(EXERCISE TEXT)
________

Suppose that $y$ is a uniform random variable that is defined over the field (or group or abelian group) $Y$. Let us suppose that there are $N=\{1,2,\cdots,i\cdots,N\}$ agents and only one of them, say $i$, knows the random variable $y$. She wants to share the secret with the other $|N|-1$ players. So we could assume that player $i$ could find $x_1,x_2,\cdots,x_{K}$, where $K=|N|-1$, i.i.d uniform random variables over the space $Y$ and $a_1,a_2,...,a_k$ non_zero constants such that the $$\sum_{j\neq i}^Na_jx_j=y?$$
So every player $j=-i$ would know the part a_jx_j and only if all of them make a cross communication and calculate $a_1x_1\oplus_Ya_2x_2\oplus_Y\cdots\oplus_Ya_kx_k$ then all together will learn $y$. Could this be a secret sharing scheme, where the uniform random variable $Y$ could be written as a linear combination of a family of i.i.d. uniform random vectors that also belong to $Y$?
If my idea is not how could someone enrich it so as to become complete and a multiparty computation will need to be applied so as the players would obtain the secret $y$ only if they contribute all of them their private information that they got from the agent $i$?
What could be the weakness of such a scheme and how could we confront it? Does this have bounds?
P.S. i dont know if it is necessary to write the calculation in the following way
$$(a_1\otimes_Yx_1)\oplus_Y(a_2\otimes_Yx_2)\oplus_Y\cdots\oplus_Y(a_k\otimes_Yx_k)$$

________

(DATA BELOW)
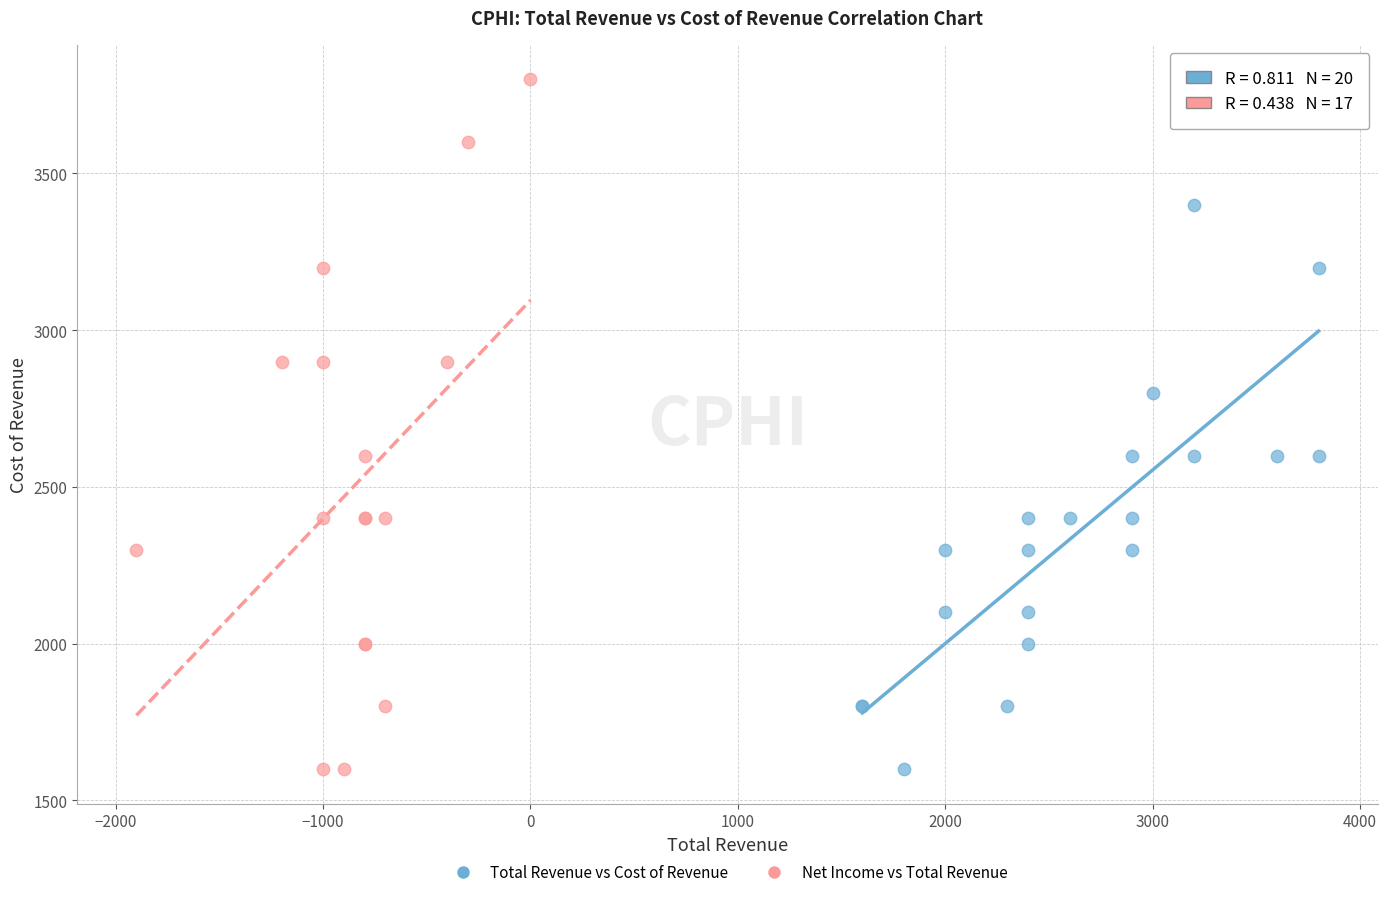

Which series has the largest Y range (max minus min)?

Net Income vs Total Revenue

________

(TASK STATEMENT) From the secret-sharing question, return the passage between "If my idea is" and "the agent $i$?", inclusive, copied word for word.

(WRITTEN RESPONSE)
If my idea is not how could someone enrich it so as to become complete and a multiparty computation will need to be applied so as the players would obtain the secret $y$ only if they contribute all of them their private information that they got from the agent $i$?